Suffering Man's Charity

I was sent a script by writer Tom Gallagher called Suffering Man's Charity in 2004 and I immediately wanted to do it. 

I think I was in a bit of a funk about screenplays and movies, and the formulaic nature of them.  Even those perceived as wacky still have a certain mandatory structure and tradition that I was beginning to feel very stifling. So I think that was one of the reasons I fell in love with Suffering Man's Charity.  It is absolutely nuts and shifts between many genres and each time some new crazy thing happened I remember audibly gasping and marveling about where the script was going to go.

So I directed and starred in Ghost Writer, as it came to be known. We shot it in LA in November and December 2006. It had its world premiere at the SXSW festival in Austin in March 2007. The film also stars David Boreanaz, Henry Thomas, Anne Heche, Karen Black, Jane Lynch and Carre Fisher.

Here's what Salon.com had to say about its opening...

Protean Scottish actor-director Alan Cumming has premiered his new film, an outrageous horror-comedy carefully designed to offend the entire population of the planet. Those who didn't show up missed seeing Cumming himself as a queeny, middle-aged music teacher who winds up imprisoning and torturing a young hustler played by David Boreanaz (of "Angel" and "Buffy" fame), who is wearing women's underwear and tied up with Christmas lights and duct tape (oh, and heavily medicated with sleeping pills). "Suffering Man's Charity" is just that kind of movie: It opens as if it's going to be a sad-sack gay comedy in a lesser Tennessee Williams mode. And then it goes completely insane. Even before we get to Boreanaz and the Christmas lighting, we've already had Anne Heche as a femme fatale New York editor and Karen Black (Karen Black!) as a drunken, slutty hag stumbling around in her underwear and making obscene promises to Boreanaz's rent-boy character. Later in the film, there's a significant splatter quotient, an appalling vehicular accident, a vindictive ghost and a truly horrible New York literary party. This film is all genres at once, and a few that don't yet exist.
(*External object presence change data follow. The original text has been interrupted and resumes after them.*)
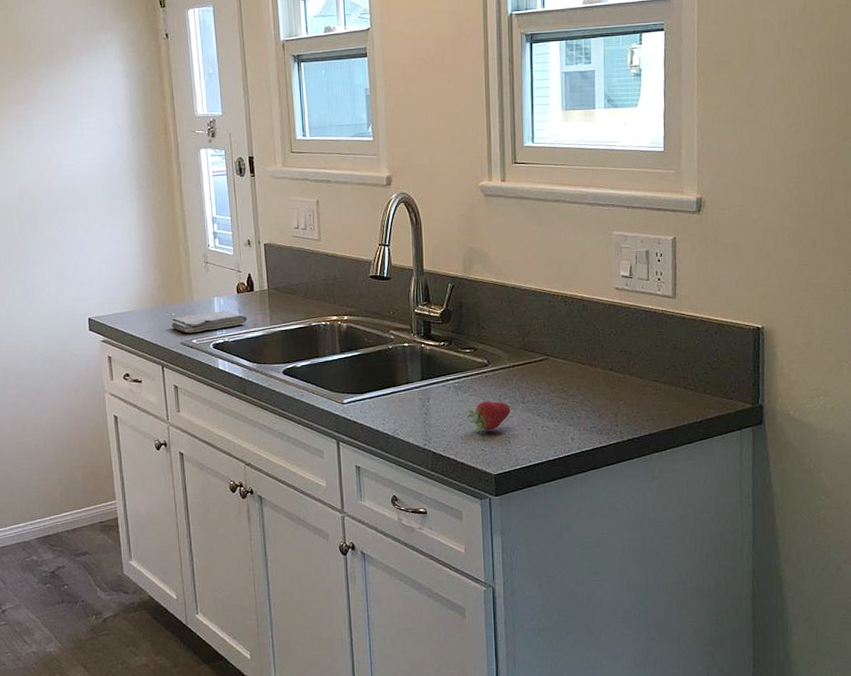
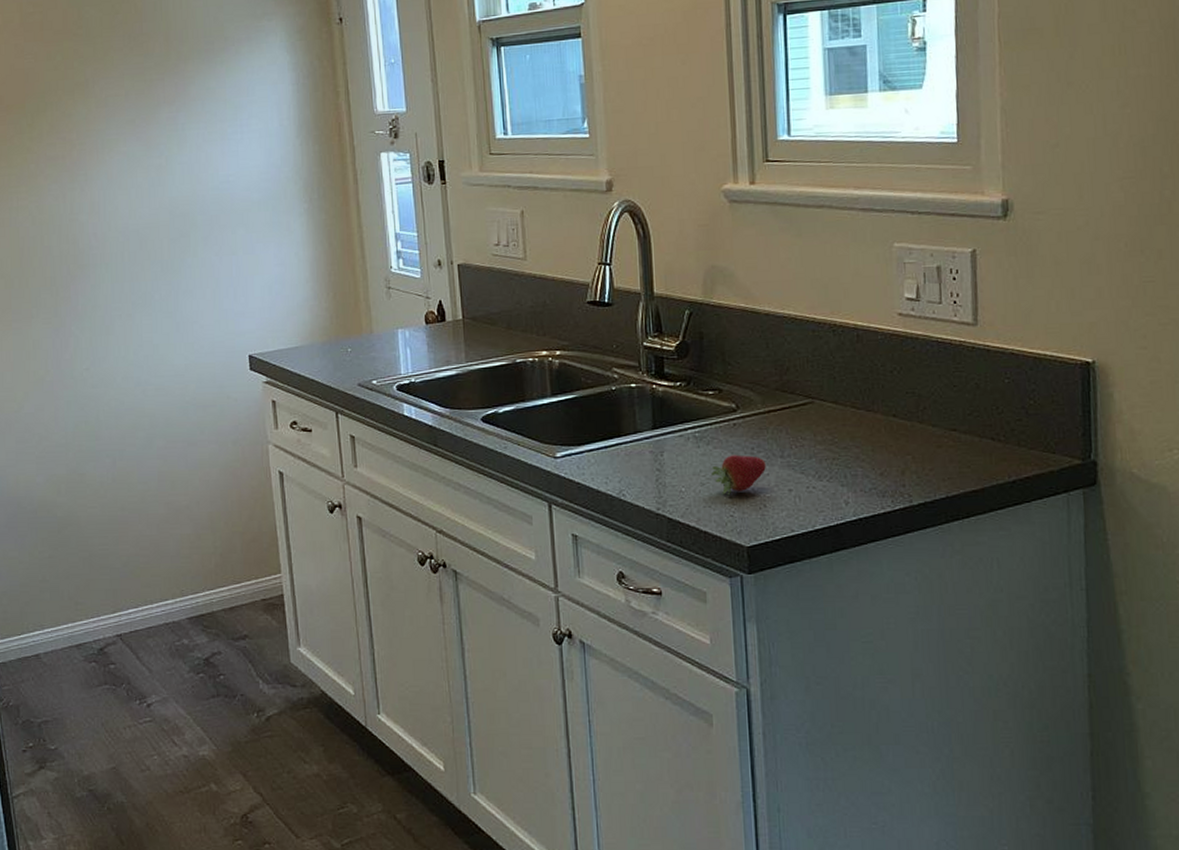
washcloth: present [171,310,248,333] -> none [346,345,439,373]

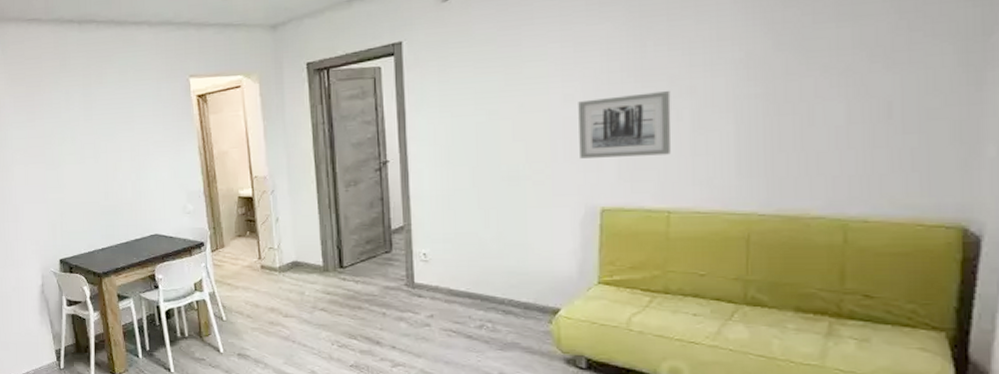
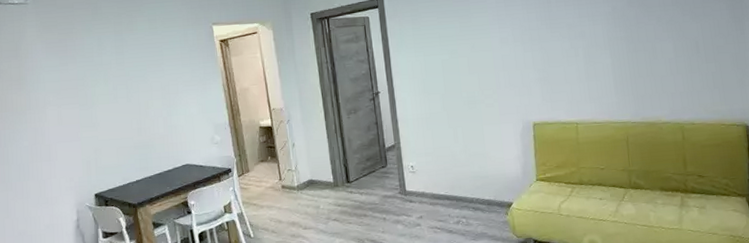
wall art: present [578,90,671,159] -> none [511,34,574,86]

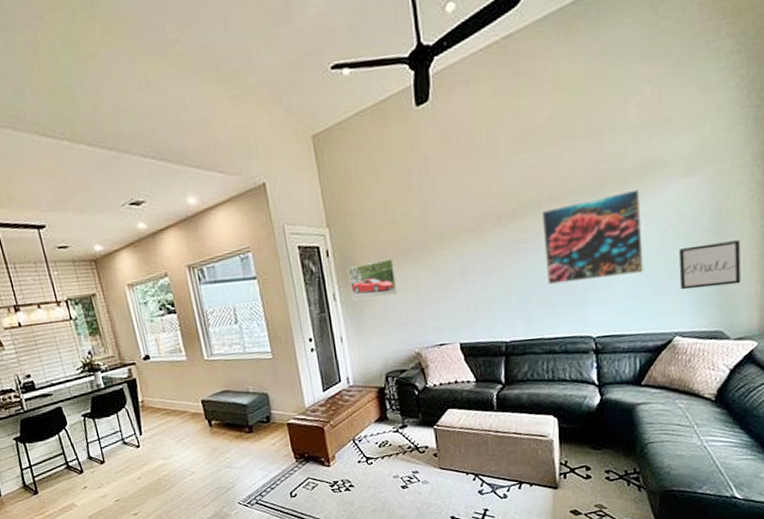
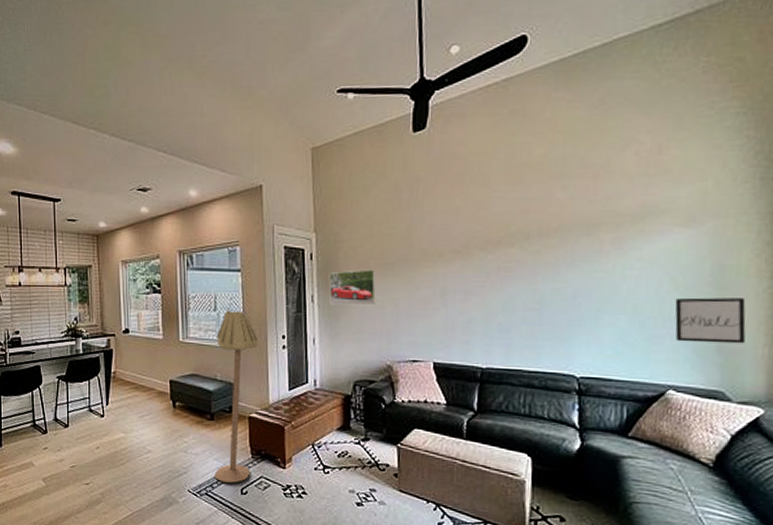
floor lamp: none [242,320,297,489] -> present [215,309,259,483]
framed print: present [541,189,644,285] -> none [529,233,636,318]

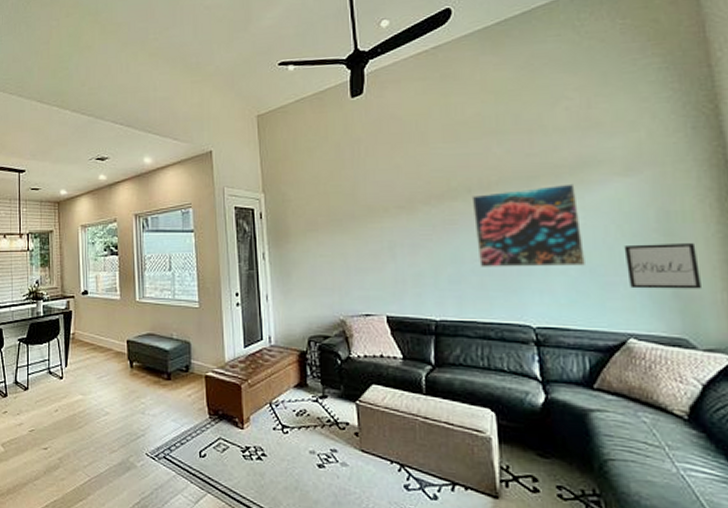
floor lamp: present [215,309,259,483] -> none [172,269,213,445]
Given Cumming's far-reaching showbiz as a Shakespearean actor, kiddie-film villain (in "Garfield" and the "Spy Kids" series), novelist, indie director ("The Anniversary Party") and outspoken activist on gay issues, I have no doubt he can find a distributor for this willfully grotesque picture eventually. It's either a total disaster or a midnight movie cult hit in the making, and on first viewing I'm not sure which. As I told myself while I stumbled out into the steamy streets of Austin, for better or worse there was nothing like that at Sundance.